Moving to verified, as works for me on these components on hosts:
rhvm-appliance-4.1.20170119.1-1.el7ev.noarch
ovirt-hosted-engine-ha-2.1.0-1.el7ev.noarch
ovirt-hosted-engine-setup-2.1.0-2.el7ev.noarch
ovirt-host-deploy-1.6.0-1.el7ev.noarch
ovirt-imageio-common-0.5.0-0.el7ev.noarch
ovirt-vmconsole-host-1.0.4-1.el7ev.noarch
qemu-kvm-rhev-2.6.0-28.el7_3.3.x86_64
libvirt-client-2.0.0-10.el7_3.4.x86_64
mom-0.5.8-1.el7ev.noarch
vdsm-4.19.2-2.el7ev.x86_64
ovirt-setup-lib-1.1.0-1.el7ev.noarch
ovirt-engine-sdk-python-3.6.9.1-1.el7ev.noarch
ovirt-imageio-daemon-0.5.0-0.el7ev.noarch
ovirt-vmconsole-1.0.4-1.el7ev.noarch
sanlock-3.4.0-1.el7.x86_64
Linux version 3.10.0-514.6.1.el7.x86_64 (mockbuild.eng.bos.redhat.com) (gcc version 4.8.5 20150623 (Red Hat 4.8.5-11) (GCC) ) #1 SMP Sat Dec 10 11:15:38 EST 2016
Linux 3.10.0-514.6.1.el7.x86_64 #1 SMP Sat Dec 10 11:15:38 EST 2016 x86_64 x86_64 x86_64 GNU/Linux
Red Hat Enterprise Linux Server release 7.3 (Maipo)


On engine:
rhev-guest-tools-iso-4.1-3.el7ev.noarch
rhevm-doc-4.1.0-1.el7ev.noarch
rhevm-dependencies-4.1.0-1.el7ev.noarch
rhevm-setup-plugins-4.1.0-1.el7ev.noarch
rhevm-4.1.0.1-0.1.el7.noarch
rhevm-guest-agent-common-1.0.12-3.el7ev.noarch
rhevm-branding-rhev-4.1.0-0.el7ev.noarch
Linux version 3.10.0-514.6.1.el7.x86_64 (mockbuild.eng.bos.redhat.com) (gcc version 4.8.5 20150623 (Red Hat 4.8.5-11) (GCC) ) #1 SMP Sat Dec 10 11:15:38 EST 2016
Linux 3.10.0-514.6.1.el7.x86_64 #1 SMP Sat Dec 10 11:15:38 EST 2016 x86_64 x86_64 x86_64 GNU/Linux
Red Hat Enterprise Linux Server release 7.3 (Maipo)

Comment 29 Alan 2017-04-11 10:58:50 UTC

Following the steps right here: https://access.redhat.com/solutions/2351141

When I get to 5.1 I place the node into maintenance in the Engine web interface and I restart the two services as described in 5.3.
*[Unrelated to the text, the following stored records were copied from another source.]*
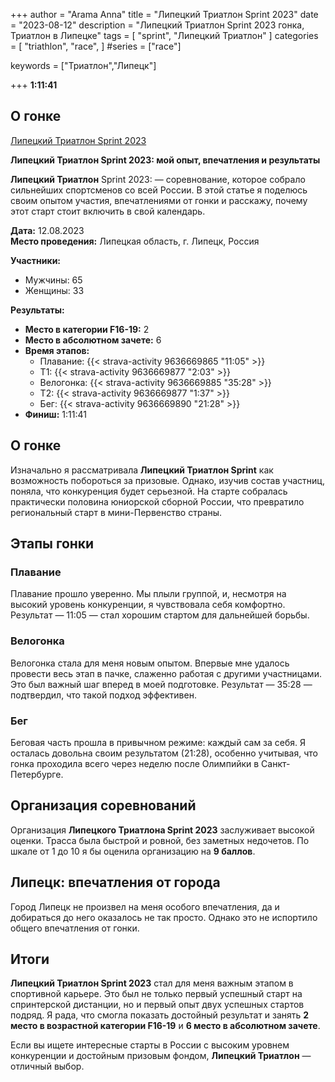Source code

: +++
author = "Arama Anna"
title = "Липецкий Триатлон Sprint 2023"
date = "2023-08-12"
description = "Липецкий Триатлон Sprint 2023 гонка, Триатлон в Липецке"
tags = [
    "sprint",
    "Липецкий Триатлон"
]
categories = [
    "triathlon",
    "race",
]
#series = ["race"]

keywords = ["Триатлон","Липецк"]
 
+++
**1:11:41**


<!--more-->

## О гонке

[Липецкий Триатлон Sprint 2023](https://tristats.ru/RUS/profile/nobrand/lipetskiy-triatlon/sprint/2023)


**Липецкий Триатлон Sprint 2023: мой опыт, впечатления и результаты**  

**Липецкий Триатлон** Sprint 2023:  — соревнование, которое собрало сильнейших спортсменов со всей России. В этой статье я поделюсь своим опытом участия, впечатлениями от гонки и расскажу, почему этот старт стоит включить в свой календарь. 

**Дата:** 12.08.2023  
**Место проведения:** Липецкая область, г. Липецк, Россия  

**Участники:**  
- Мужчины: 65  
- Женщины: 33  

**Результаты:**  
- **Место в категории F16-19:** 2  
- **Место в абсолютном зачете:** 6  
- **Время этапов:**  
  - Плавание: {{< strava-activity 9636669865 "11:05" >}}
  - Т1:  {{< strava-activity 9636669877 "2:03" >}}
  - Велогонка: {{< strava-activity 9636669885 "35:28" >}}  
  - Т2: {{< strava-activity 9636669877 "1:37" >}}  
  - Бег: {{< strava-activity 9636669890 "21:28" >}}
- **Финиш:** 1:11:41 


## О гонке  
Изначально я рассматривала **Липецкий Триатлон Sprint** как возможность побороться за призовые. Однако, изучив состав участниц, поняла, что конкуренция будет серьезной. На старте собралась практически половина юниорской сборной России, что превратило региональный старт в мини-Первенство страны.  

## Этапы гонки  

### Плавание  
Плавание прошло уверенно. Мы плыли группой, и, несмотря на высокий уровень конкуренции, я чувствовала себя комфортно. Результат — 11:05 — стал хорошим стартом для дальнейшей борьбы.  

### Велогонка  
Велогонка стала для меня новым опытом. Впервые мне удалось провести весь этап в пачке, слаженно работая с другими участницами. Это был важный шаг вперед в моей подготовке. Результат — 35:28 — подтвердил, что такой подход эффективен.  

### Бег  
Беговая часть прошла в привычном режиме: каждый сам за себя. Я осталась довольна своим результатом (21:28), особенно учитывая, что гонка проходила всего через неделю после Олимпийки в Санкт-Петербурге.  

## Организация соревнований  
Организация **Липецкого Триатлона Sprint 2023** заслуживает высокой оценки. Трасса была быстрой и ровной, без заметных недочетов. По шкале от 1 до 10 я бы оценила организацию на **9 баллов**.  

## Липецк: впечатления от города  
Город Липецк не произвел на меня особого впечатления, да и добираться до него оказалось не так просто. Однако это не испортило общего впечатления от гонки.  

## Итоги  
**Липецкий Триатлон Sprint 2023** стал для меня важным этапом в спортивной карьере. Это был не только первый успешный старт на спринтерской дистанции, но и первый опыт двух успешных стартов подряд. Я рада, что смогла показать достойный результат и занять **2 место в возрастной категории F16-19** и **6 место в абсолютном зачете**.  

Если вы ищете интересные старты в России с высоким уровнем конкуренции и достойным призовым фондом, **Липецкий Триатлон** — отличный выбор.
I then tail -f /var/log/ovirt-hosted-engine-ha/agent.log | grep upgrade_35_36, looking for '(upgrade_35_36) Successfully upgraded' as suggested above, but I only find this message repeated every few seconds:

MainThread::INFO::2017-04-11 00:21:07,340::upgrade::1010::ovirt_hosted_engine_ha.lib.upgrade.StorageServer::(upgrade_35_36) Upgrading to current version

After this runs for a while and I don't see success, I cancel the process, and I determine that the maintenance suggested in 5.1 is actually HE maintenance, not node maintenance, so I re-activate the node, confirm HE is synced up with 'hosted-engine --vm-status' and then place the HE into local maintenance via the TUI. I confirm we are in maintenance mode and restart the services and am prompted with the following:

MainThread::ERROR::2017-04-11 01:01:30,462::upgrade::1013::ovirt_hosted_engine_ha.lib.upgrade.StorageServer::(upgrade_35_36) Unable to upgrade while not in maintenance mode: please put this host into maintenance mode from the engine, and manually restart this service when ready

I cancel the process again, and place the node in maintenance in the Engine web interface as well as still in local maintenance mode in HE. I restart the services once again and it returns to the previous error message:

MainThread::INFO::2017-04-11 01:27:58,706::upgrade::1010::ovirt_hosted_engine_ha.lib.upgrade.StorageServer::(upgrade_35_36) Upgrading to current version

Tailing the log file that is the message that still persists early this morning.

Would it be possible to have additional verbosity in step 5.1 as to which maintenance mode is being prescribed, also is there a way to get updates to the progress of the upgrade other than tailing the log file and looking for '(upgrade_35_36) Successfully upgraded' to appear?